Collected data
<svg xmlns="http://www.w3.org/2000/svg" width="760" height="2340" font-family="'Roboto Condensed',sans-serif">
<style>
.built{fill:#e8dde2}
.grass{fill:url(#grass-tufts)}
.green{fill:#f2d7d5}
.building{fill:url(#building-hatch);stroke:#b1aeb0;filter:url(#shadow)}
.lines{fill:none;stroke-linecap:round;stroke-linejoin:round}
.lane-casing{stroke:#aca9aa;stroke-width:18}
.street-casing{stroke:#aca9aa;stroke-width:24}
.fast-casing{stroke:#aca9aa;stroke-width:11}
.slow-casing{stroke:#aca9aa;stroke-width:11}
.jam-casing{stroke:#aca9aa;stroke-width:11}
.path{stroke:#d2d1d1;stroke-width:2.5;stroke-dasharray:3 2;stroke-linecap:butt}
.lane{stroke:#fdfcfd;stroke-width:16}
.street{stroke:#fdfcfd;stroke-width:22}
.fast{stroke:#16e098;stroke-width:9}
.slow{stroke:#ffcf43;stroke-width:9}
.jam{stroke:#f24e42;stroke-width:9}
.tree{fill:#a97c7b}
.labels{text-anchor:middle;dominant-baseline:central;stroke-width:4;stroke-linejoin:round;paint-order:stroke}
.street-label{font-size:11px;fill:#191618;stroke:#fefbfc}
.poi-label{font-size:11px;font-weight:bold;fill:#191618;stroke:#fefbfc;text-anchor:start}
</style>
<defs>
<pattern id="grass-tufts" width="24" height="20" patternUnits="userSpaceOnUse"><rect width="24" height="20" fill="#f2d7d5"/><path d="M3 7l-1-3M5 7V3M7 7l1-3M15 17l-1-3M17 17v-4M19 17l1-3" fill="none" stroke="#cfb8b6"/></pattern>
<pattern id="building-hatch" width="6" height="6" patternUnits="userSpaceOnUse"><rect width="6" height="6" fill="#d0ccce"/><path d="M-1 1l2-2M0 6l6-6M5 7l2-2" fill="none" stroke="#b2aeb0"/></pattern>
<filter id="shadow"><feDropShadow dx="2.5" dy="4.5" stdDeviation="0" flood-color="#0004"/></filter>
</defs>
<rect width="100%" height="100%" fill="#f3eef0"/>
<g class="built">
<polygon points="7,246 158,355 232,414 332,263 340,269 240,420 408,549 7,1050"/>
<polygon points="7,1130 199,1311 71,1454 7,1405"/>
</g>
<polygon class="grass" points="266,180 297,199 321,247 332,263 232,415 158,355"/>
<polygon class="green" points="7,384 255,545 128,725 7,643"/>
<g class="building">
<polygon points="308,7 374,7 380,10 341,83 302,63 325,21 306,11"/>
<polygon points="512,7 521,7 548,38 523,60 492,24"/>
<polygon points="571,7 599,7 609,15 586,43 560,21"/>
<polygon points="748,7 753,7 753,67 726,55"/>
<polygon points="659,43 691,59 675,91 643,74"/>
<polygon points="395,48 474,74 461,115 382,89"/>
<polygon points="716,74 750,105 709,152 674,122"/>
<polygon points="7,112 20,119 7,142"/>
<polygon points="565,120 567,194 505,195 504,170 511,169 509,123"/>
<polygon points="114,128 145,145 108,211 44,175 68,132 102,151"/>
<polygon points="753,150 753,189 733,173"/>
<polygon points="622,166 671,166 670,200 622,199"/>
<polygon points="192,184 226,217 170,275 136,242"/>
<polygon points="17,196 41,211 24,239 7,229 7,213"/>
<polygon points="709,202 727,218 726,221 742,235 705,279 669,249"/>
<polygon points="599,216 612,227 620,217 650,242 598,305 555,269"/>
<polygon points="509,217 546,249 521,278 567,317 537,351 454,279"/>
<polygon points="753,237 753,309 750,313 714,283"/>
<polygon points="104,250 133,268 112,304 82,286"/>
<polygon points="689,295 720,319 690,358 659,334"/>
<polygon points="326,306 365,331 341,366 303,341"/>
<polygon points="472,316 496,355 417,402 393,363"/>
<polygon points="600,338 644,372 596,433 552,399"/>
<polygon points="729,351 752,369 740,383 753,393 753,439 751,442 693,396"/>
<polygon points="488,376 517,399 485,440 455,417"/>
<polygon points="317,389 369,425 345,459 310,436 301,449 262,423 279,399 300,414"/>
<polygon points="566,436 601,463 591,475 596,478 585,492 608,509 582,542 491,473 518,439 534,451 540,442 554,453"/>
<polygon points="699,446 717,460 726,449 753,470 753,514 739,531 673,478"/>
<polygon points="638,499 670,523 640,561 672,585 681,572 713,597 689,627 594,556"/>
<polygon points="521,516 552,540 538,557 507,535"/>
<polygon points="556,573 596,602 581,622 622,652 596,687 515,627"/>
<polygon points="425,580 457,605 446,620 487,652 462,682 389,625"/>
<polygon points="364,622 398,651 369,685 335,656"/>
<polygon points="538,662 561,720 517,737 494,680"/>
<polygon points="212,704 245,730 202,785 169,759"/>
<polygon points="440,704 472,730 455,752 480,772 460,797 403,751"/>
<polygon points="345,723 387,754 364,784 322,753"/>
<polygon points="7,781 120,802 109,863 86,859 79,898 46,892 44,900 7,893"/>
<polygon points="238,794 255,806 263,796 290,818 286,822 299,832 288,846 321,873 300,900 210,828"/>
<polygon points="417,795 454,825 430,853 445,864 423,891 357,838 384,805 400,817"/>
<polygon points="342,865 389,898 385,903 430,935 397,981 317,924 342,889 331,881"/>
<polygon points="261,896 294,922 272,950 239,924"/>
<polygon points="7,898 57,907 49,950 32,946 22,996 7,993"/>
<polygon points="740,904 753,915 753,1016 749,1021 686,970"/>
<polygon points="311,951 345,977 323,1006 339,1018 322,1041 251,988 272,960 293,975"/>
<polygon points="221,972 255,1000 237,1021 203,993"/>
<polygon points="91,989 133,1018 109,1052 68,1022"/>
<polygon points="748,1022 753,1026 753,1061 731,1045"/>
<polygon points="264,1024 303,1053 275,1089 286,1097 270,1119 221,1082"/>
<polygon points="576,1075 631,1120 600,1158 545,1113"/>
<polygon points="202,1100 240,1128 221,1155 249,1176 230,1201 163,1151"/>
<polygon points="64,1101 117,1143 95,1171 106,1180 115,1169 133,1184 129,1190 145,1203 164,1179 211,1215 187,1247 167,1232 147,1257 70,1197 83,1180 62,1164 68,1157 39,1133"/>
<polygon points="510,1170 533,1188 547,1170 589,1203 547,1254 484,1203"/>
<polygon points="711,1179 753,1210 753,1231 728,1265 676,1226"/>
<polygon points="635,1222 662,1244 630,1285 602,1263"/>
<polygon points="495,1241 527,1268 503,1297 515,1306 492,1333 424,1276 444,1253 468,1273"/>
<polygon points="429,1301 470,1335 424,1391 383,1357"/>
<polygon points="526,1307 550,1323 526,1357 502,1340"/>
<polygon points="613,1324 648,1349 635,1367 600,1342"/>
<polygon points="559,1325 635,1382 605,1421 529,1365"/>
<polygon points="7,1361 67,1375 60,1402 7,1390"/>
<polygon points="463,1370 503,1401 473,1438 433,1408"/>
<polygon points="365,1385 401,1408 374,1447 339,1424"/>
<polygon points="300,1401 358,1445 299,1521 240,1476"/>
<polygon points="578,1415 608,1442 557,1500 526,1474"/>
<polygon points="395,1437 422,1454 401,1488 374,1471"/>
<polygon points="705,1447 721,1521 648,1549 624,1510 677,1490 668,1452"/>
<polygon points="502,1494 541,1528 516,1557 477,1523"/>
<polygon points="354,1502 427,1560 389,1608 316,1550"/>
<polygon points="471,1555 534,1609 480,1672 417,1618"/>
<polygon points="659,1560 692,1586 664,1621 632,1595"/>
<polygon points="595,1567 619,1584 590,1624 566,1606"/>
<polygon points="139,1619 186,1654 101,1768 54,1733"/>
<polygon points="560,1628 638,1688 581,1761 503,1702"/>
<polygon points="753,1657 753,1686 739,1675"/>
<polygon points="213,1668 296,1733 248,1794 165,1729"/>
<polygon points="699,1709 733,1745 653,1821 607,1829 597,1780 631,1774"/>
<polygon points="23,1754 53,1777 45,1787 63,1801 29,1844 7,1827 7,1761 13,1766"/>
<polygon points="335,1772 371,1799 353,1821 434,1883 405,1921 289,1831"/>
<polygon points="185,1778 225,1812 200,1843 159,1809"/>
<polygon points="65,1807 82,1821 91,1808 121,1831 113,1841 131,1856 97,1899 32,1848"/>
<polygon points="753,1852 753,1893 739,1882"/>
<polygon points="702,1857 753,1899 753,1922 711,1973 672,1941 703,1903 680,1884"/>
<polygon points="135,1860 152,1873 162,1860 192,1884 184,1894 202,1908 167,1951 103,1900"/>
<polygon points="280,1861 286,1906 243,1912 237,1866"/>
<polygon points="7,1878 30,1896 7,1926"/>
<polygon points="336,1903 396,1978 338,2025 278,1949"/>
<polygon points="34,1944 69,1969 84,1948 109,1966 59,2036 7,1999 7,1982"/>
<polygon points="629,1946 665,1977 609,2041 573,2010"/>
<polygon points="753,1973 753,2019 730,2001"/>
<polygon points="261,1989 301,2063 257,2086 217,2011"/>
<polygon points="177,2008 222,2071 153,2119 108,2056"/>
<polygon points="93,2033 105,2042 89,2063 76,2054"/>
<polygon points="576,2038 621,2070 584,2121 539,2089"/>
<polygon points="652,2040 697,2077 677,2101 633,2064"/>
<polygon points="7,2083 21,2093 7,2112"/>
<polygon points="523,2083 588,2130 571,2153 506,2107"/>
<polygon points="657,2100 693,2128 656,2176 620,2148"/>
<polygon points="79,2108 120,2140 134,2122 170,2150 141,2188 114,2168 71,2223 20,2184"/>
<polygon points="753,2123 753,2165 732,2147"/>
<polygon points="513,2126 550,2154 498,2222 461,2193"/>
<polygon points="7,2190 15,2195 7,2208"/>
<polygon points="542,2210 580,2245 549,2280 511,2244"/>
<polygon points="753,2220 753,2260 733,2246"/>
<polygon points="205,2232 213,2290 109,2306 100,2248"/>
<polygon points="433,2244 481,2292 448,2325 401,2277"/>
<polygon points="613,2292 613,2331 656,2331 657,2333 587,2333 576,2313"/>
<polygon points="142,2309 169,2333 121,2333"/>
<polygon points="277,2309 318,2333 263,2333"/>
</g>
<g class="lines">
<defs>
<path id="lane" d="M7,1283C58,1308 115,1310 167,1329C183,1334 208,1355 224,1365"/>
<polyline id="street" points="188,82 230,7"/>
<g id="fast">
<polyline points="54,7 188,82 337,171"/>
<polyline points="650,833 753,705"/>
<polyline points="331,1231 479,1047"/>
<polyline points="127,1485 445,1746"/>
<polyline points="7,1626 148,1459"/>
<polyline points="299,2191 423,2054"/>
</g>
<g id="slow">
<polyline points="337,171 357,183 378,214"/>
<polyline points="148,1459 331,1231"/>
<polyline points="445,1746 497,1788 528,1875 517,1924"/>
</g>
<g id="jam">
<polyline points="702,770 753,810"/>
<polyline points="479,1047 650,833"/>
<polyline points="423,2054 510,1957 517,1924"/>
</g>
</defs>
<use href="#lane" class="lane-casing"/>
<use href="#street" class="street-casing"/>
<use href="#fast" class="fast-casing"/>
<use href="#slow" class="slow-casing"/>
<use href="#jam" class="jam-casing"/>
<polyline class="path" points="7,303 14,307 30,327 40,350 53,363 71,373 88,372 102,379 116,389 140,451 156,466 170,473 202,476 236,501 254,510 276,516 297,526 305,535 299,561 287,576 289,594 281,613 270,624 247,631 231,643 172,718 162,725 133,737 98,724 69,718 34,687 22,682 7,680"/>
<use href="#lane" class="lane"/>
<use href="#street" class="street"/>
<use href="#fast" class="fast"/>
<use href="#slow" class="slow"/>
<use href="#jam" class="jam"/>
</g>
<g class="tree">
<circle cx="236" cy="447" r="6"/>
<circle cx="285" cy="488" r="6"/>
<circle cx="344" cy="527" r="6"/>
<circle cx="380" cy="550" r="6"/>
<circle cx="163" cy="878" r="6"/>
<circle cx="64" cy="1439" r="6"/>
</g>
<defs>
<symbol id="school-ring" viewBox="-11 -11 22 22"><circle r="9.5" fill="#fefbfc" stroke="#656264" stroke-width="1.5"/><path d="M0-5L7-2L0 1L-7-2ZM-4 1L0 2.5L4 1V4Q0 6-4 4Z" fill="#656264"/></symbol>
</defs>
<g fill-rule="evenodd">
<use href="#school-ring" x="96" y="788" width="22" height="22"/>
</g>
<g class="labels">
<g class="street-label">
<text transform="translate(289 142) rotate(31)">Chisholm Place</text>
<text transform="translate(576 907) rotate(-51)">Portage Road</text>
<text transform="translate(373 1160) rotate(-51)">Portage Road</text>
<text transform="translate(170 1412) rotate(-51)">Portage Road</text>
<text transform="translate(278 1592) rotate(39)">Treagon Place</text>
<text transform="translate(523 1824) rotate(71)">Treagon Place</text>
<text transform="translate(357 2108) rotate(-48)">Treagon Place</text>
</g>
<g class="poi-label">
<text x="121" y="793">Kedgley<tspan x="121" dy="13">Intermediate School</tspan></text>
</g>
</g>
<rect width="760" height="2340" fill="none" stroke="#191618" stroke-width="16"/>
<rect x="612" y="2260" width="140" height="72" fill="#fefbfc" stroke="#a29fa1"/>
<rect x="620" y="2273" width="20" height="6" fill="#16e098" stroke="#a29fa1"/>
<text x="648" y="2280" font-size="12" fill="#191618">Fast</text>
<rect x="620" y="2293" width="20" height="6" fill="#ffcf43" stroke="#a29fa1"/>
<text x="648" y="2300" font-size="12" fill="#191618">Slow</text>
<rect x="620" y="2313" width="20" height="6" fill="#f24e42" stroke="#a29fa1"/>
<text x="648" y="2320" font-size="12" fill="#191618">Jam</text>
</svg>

[WHAT YOU ARE ASKED TO DO]
Report how many lines in the data include the word "linejoin". Nothing else is needed.

[RESPONSE TO THE TASK]
2